India’s government isn’t alone. Russia initially had significant gaps between excess deaths and official figures, though that has since narrowed. Mexico acknowledged in March that Covid-related fatalities were far higher than the official count; excess deaths since early 2020 are now running at close to a half-million, nearly 50% more than the country would normally expect and twice confirmed Covid deaths.
Fixing this on a global scale isn’t easy. But there are steps we can take.
One, put the focus on excess deaths.
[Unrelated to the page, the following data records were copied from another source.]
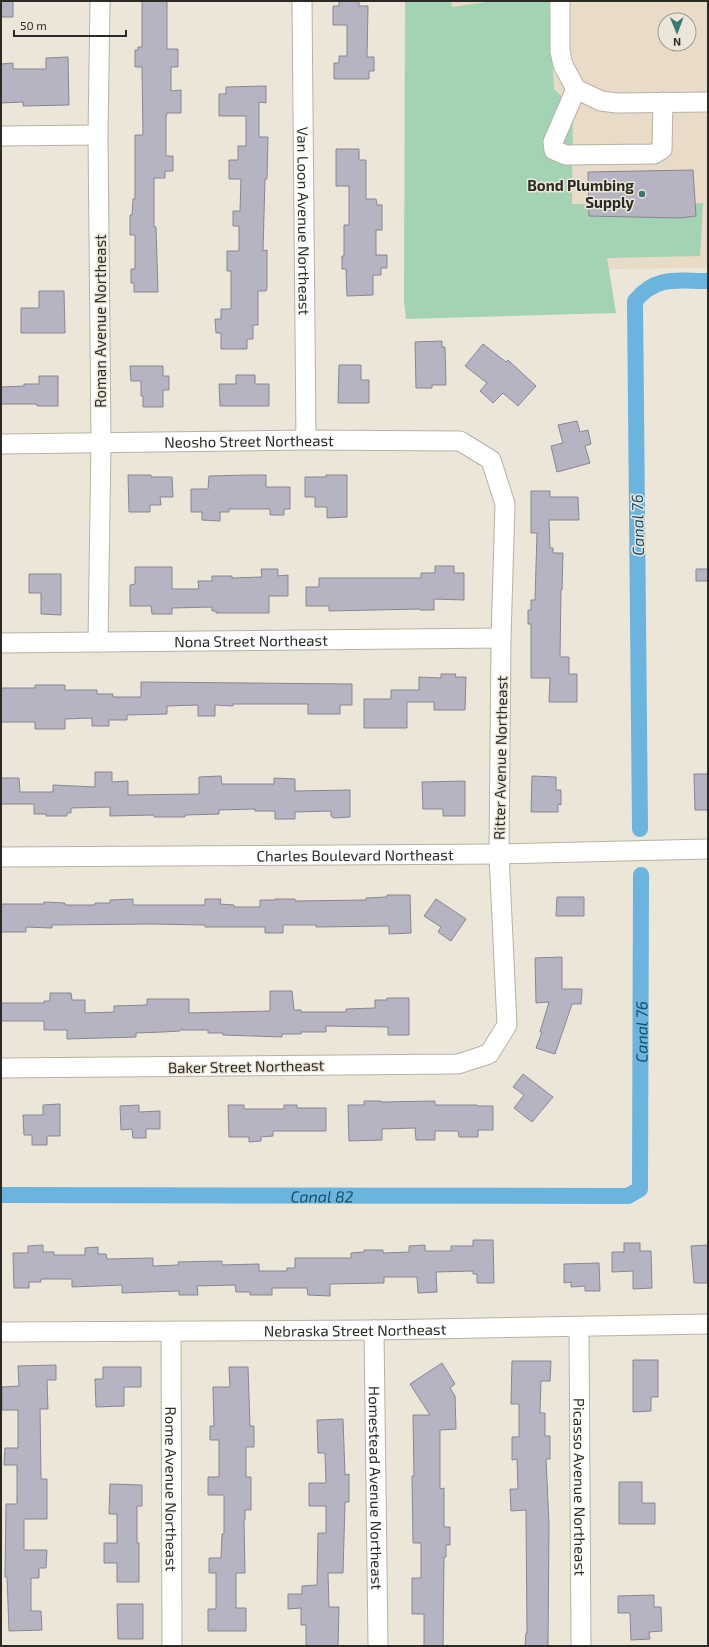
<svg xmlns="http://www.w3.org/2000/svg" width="709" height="1647" viewBox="0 0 709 1647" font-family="'Exo 2',sans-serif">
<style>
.commercial{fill:#e8dbc7;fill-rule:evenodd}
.green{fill:#a3d3b3}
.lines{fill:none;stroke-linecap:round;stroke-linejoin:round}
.canal{stroke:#6bb4dd;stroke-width:16}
.building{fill:#b6b4c2;stroke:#888693}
.minor-casing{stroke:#b7b2a4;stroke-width:21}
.minor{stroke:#fff;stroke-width:19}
.poi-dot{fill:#357b71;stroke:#ece6d8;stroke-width:1.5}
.labels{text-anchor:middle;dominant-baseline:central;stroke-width:3;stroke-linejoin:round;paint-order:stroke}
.poi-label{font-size:15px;font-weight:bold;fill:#2c2a24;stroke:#ece6d8;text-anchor:end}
.street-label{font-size:15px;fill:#2c2a24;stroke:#ece6d8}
.water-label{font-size:16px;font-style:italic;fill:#164f6b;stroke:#ece6d8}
</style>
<rect width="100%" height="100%" fill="#ece6d8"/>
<path class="commercial" d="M451,1H708V268L449,271ZM665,20H689V44H665Z"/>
<path class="green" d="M405,1H451L452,7L494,1H549L554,89L573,107L572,204L703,203L700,256L607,258L616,313L406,319L404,301Z"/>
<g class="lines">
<g class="canal">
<path d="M640,829L635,301C656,275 677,281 708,281"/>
<path id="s1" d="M1,1195L628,1196L640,1189L641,875"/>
</g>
</g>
<path class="building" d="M1,1H13V17H1Z
M142,1H167V49H178V67H171V91L181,90V113H167L166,117V156H173V171H165V178H154V227H156L158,292H134V283H131V269H135V235H130V215H132L133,199H135V135H143L142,67H135V50H138V47H142Z
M339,1H359V6H368L367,57H374V71H369V79H334V63H339V56H347V25H333V6H339Z
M68,57L69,105L23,106V102L1,103V64L13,63V69H46V58Z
M266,86V103L259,102V137H268L267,179H265L263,251L267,250V288L266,291H258V325H253V339H247V349H221V333H216L215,319H221V309H231V271H227V251H239V226H233V211H240L241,179H229V160H238V146H246V116H219V94H226V87Z
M336,149H359V160H366V199H376L377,205H382V230H376V255H387V268H381V275H373V295L347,296L346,269H342V256H344V225H349V186H336Z
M693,170L696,216L679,218L589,216L588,172Z
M39,291H64L65,333H21V308H39Z
M442,341V347H445L446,385H432V388H416L415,342Z
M483,344L506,362L508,360L536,386L518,406L503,393L493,403L480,391L487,383L465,366Z
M339,365H361V380H369V403H338Z
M130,366H163V376H169V390H163V407H143V396H141V381H131Z
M236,375H255V384H269V406H220L219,384H236Z
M39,376H58V406H37V404H1V387L24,386V384H39Z
M577,421L580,432L588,430L591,444L585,446L590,463L557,472L551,446L563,443L558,425Z
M128,475H151V477H172L173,497H160L161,505H150V512H129Z
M249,475H266V487H290V509H284V515H270V509H229V512H220V521L202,520V512H191V489H208L209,476Z
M326,475H347V517L327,518V507H315V497H305V477H326Z
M531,491H550V497H578L579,520H549L550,548H553V553H563L562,590H561L560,657H569V674H577V702H549L550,678H531V624H528V610H531V600H535L537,533H531Z
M435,566H454V573H464V600L434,599V610H420V609L329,611V606H306V587H319V578H421V573H435Z
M135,567H172V589H199L198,581H212V576H232V578L262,577L261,569H278V576L288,575V596H269V613H216V611H212V607L172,608V614H152L151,606H130V585L135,584Z
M696,569H708V581H696Z
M29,574H61V615L41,614V593H29Z
M441,674H456L455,677H466L465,710H434V702H407V728H364V699H391V690H419V677L441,678Z
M141,682L352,684V705H340V714H308V704H233V706L215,705V716H198V705L167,706V714L127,715V720H109V726H92V718L65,719V729H35V722H1V688H35V685H65V690H97V694H113V697H141Z
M95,772H112V782L128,781V795L199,794V777L221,776L222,784H274V778L295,779V791L350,790V817L334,818L331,816V811L295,812V819H275V811H255V809L219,810V814L185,815V817H154V815L110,816V807L71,808V813H67V816H46V814H34V804H1V778H19L20,792H53V785L95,787Z
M694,774H708V810H695Z
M532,776L556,777V790H561V805L558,804V812H531Z
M465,781V816H443V809H423L422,782Z
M387,895H410L411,933L389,934V926L316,927V925H283V933H265V927H205V925L150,924L52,925V928L26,927V932H1V904H44V902L65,903V905H95V903H110V900L133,899V905H205V899H221L220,904L234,905V907H260V900H275V899H295V901L366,900V898L387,897Z
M557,897H584V916H556Z
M436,899L466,919L451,941L438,932L441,927L424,916Z
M562,957V989H582V992L581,1004H572L555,1054L536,1048L542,1032H540L549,1002L536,1003L535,958Z
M270,991H292L294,1010H301V1012H346V1009L375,1008V1000H387V998H409V1035H388V1027L326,1026V1032H301V1034H282V1037L223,1035V1033H208V1030H180V1031L163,1032L136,1033V1037L67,1039V1030H44V1021H1V1003H44V1001H50V993H71L72,1000H85V1013L114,1012V1006L147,1005V999H189V1013L270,1011Z
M523,1074L553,1097L532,1122L514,1108L524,1095L513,1087Z
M364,1101H381V1102L435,1101V1105H477L478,1106H493V1130H478V1137H459L458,1131H435V1140H416L415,1128L382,1129V1140L349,1141L348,1105H364Z
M60,1104V1136H47V1145H32V1135H24L23,1115H43V1105Z
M139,1105V1112L160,1111V1129H146V1138H133L132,1129L121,1130L120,1106Z
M228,1105H244V1109H284V1105H297V1108H326V1131H273V1136L261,1137V1141L249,1142V1137H229Z
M473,1240H493L494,1283H477V1274H473V1271L436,1272L437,1292L418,1293L417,1277H384V1283L330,1284V1296L308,1295L307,1288H272V1295H250V1292H236L235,1285L197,1286L198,1295H179V1291L122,1293V1285L72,1287V1279H41V1282H29V1288H14L13,1253H28V1246L43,1245V1252H54V1255H85V1248L98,1247V1254H106L107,1259L153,1258V1266L179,1265L178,1262L222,1261V1265L259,1264V1271H287V1268H295V1258H351V1253L364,1252V1250H383V1253L409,1252V1246L425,1245V1251H451V1246H473Z
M624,1243H640V1251H651L652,1288L633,1289V1271L612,1272V1252H624Z
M708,1245V1283H694L691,1246Z
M599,1263L600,1291H585V1286L571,1287V1282L564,1283V1264Z
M633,1360H658V1397H651V1411L633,1412Z
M512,1361H551L550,1381H541L540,1413H545V1436H550V1459H546L549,1524L548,1646H525L526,1633H527L526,1510L511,1511L510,1489H518L517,1459L512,1460V1437H519V1404H511Z
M442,1363L455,1384L450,1388L455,1396L456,1429L440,1430V1489L444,1488V1527H450V1545H446V1557H444L443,1646H424V1614H412V1578H421V1543H413L412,1476H414L413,1415H430L410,1384Z
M56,1365V1380H47L48,1409H40L41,1479H47V1519H24V1550H47L46,1568H39V1578H31V1611H41L42,1630L9,1631L7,1577H5L6,1504H17V1465H4L5,1448H18V1410H2V1387L19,1386L18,1366Z
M103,1367H141V1387H124V1406L96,1407L95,1379H103Z
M229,1367H248L250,1426H254V1447H246V1477H251V1510H245V1520H244L245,1573H236V1608H246V1631H208V1609H216V1573H209V1558H221L222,1534H224V1495H208V1477H219V1440H210V1426H214L213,1387H230Z
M343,1419L345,1475L349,1474V1502H345L343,1573H328L329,1607H339L338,1646H306V1625H301V1608L288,1609V1594H302V1586L317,1585L318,1533H326V1506H309V1483H326L325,1453H318L317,1420Z
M619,1482H642V1503H655V1524H619Z
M110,1484L142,1485V1506H137V1543H139V1582H117V1563H104V1543H117V1514H109Z
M654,1595V1607H661L662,1631L649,1632L650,1639L631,1640L630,1613H618V1596Z
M117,1604H143V1639H118Z"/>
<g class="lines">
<g class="minor-casing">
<g id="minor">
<path id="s2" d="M302,1L306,440"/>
<path d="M560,1V51L563,65L576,89L601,101L617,103L708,102"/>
<path d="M576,89L553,142L554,150L566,155L654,154L662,149L663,102"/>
<path d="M1,136L98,135"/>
<path id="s3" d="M1,444L306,440L460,441L491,460L505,504L501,638L499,854L507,1025L489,1054L458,1064L1,1068"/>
<path d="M98,642L101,442L98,135L100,1"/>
<path id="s4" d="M1,643L501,638"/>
<path id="s5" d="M1,857L499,854L708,849"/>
<path id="s6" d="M579,1327L581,1646"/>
<path id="s7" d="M374,1330L378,1646"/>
<path id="s8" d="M1,1332L374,1330L708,1324"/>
<path id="s9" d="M171,1332L172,1646"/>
</g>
</g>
<use href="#minor" class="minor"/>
</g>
<circle class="poi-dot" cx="642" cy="194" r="4"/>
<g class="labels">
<g class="poi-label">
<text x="634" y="185">Bond Plumbing<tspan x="634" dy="17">Supply</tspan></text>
</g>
<g class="street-label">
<text stroke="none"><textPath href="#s2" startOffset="220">Van Loon Avenue Northeast</textPath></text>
<text transform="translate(100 321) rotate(-90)">Roman Avenue Northeast</text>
<text stroke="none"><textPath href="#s3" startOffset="248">Neosho Street Northeast</textPath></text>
<text stroke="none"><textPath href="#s4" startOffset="250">Nona Street Northeast</textPath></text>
<text transform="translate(500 758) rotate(-89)">Ritter Avenue Northeast</text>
<text stroke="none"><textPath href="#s5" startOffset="354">Charles Boulevard Northeast</textPath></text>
<text transform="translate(246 1066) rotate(-1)">Baker Street Northeast</text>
<text stroke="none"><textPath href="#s8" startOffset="354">Nebraska Street Northeast</textPath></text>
<text stroke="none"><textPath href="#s6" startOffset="160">Picasso Avenue Northeast</textPath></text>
<text stroke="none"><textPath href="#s7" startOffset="158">Homestead Avenue Northeast</textPath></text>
<text stroke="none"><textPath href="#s9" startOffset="157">Rome Avenue Northeast</textPath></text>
</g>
<g class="water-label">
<text transform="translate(637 525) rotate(-91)">Canal 76</text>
<text stroke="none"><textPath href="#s1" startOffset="798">Canal 76</textPath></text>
<text stroke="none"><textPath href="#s1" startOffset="321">Canal 82</textPath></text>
</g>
</g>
<rect width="709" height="1647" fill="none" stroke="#2c2a24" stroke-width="4"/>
<g transform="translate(677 32) rotate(179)"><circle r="19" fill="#ece6d8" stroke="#9f9b90"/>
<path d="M0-3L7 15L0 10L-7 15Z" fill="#357b71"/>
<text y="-6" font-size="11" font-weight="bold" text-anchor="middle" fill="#2c2a24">N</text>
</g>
<path d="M14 30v6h112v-6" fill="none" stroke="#2c2a24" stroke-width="2"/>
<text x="20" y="30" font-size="12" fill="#2c2a24" stroke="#ece6d8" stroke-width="3" paint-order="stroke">50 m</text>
</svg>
That bypasses the complexities of definition in the throes of a pandemic and has the advantage of taking a holistic approach to considering the human cost to include, say, malnutrition during a collapsing economy. As Dale Fisher, an infectious diseases physician at Singapore’s National University Hospital, put it to me, even if there was a consistent methodology to count fatalities from Covid-19 alone, the number might not be as valuable.
Then, focus on getting emerging economies — and even the less affluent corners of the developed world — to the point where more deaths are counted. In the long term, that means supporting administrative capacity and encouraging community and faith leaders to promote the importance of timely registrations, especially in an epidemic. Short-term, it’s building workarounds that should include targeted surveys but might even involve, as Mukherjee suggests, a range of data points, from (in India) inactive biometric identification cards to suspended bank accounts, plus extrapolation from better-covered but demographically similar regions.
Every life deserves to be counted, and that’s a powerful moral argument. But there’s an economic and social one, too. Without data, we can’t even begin to set right the pandemic’s wrongs — much less tackle the next one.